Torres Del Paine National Park | Patagonia Unbound

A must see is the Torres del Paine (pronounced PIE-nay) National Park or “Towers of Blue”. This national park is situated in Southern Chile and encompasses mountains, glaciers, lakes, and rivers. It was elected by National Geographic as the fifth most beautiful place in the world.

It has many famous and popular hikes each boasting spectacular views. Just make sure you plan adequately for the trip. Chile’s national parks do not offer the same services that national parks in the United States or Canada offer to lost or injured hikers. If you plan to go in you need to plan to get yourself back out.

The hikes in the park are not to be underestimated. The shortest hikes will take several hours. The longer ones can take several days and require that you pack your own gear and equipment with you. The park has several campgrounds which hikers utilize. Some offer basic supplies to replace any that may get damaged on the trail. One camper described how his tent was damaged one night while he was setting it up. He was able to purchase replacement parts at the campground.

It is an isolated part of the world, but it’s also a huge attraction so you will see other trekkers on occasion. The park will get 150,000 visitors in one season.

The longest trail in the park, and incidentally the one with most bragging rights, is known as the “W” because the trail does in fact look like a “W”. Hikers can take a full day to hike to the towers, the namesake for the park. Or if hikers are looking for more of a challenge they can backpack along the popular “W” route in about five days. For the truly adventurous trekkers, the full circuit around the towers will take eight to nine days to complete.

There is a luxury hotel at the entrance to the park if camping and backpacking aren’t appealing options, but you’d still like to experience the park.

Trails are marked well and hikers are expected not to stray from the path. A certified guide is required to access some parts of the park.

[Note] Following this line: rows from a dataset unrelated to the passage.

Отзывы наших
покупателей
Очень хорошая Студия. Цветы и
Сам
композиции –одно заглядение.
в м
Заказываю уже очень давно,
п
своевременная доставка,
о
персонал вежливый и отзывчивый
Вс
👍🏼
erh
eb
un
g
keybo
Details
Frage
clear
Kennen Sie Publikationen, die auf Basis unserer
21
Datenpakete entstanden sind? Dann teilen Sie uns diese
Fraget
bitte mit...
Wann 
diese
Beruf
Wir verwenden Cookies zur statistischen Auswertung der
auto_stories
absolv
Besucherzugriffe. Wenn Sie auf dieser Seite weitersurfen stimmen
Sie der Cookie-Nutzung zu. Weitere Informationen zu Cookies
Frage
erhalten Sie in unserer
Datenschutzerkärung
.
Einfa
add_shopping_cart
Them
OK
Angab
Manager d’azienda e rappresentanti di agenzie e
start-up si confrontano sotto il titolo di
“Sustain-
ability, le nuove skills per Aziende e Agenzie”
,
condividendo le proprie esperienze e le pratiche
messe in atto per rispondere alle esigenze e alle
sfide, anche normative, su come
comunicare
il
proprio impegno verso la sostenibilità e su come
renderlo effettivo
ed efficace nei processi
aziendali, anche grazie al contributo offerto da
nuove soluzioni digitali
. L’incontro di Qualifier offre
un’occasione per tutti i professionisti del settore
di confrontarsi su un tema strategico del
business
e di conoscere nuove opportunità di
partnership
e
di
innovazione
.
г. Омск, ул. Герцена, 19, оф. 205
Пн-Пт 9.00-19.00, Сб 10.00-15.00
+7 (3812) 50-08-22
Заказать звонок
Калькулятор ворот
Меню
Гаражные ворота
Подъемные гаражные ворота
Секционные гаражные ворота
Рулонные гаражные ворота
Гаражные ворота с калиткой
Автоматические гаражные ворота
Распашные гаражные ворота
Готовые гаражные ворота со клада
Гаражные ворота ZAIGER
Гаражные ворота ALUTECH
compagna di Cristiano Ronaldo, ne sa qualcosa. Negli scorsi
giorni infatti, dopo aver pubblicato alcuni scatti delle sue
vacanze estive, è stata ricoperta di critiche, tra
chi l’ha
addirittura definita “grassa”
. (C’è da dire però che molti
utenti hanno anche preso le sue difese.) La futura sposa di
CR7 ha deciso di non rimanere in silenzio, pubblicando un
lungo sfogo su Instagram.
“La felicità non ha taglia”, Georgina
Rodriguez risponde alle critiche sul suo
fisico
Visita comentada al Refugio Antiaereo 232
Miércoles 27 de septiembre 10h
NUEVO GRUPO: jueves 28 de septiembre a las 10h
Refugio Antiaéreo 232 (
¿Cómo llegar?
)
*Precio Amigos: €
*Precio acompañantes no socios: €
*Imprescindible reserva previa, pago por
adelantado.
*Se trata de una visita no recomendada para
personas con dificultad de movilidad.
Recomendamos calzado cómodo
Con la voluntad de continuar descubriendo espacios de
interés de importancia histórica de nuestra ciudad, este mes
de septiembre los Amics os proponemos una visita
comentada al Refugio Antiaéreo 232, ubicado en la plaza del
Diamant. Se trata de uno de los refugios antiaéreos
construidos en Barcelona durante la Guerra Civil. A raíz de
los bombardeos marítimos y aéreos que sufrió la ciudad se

These arrangements need to be made before entering the park.

Visiting the park is recommended between late December and late February, during the southern summer. Not only because the weather conditions are optimal, but daylight hours are very long given the extreme southern latitude. Outside of this time frame, the weather becomes too extreme for the majority of the public. During the southern winter, daylight dwindles to only a few hours a day.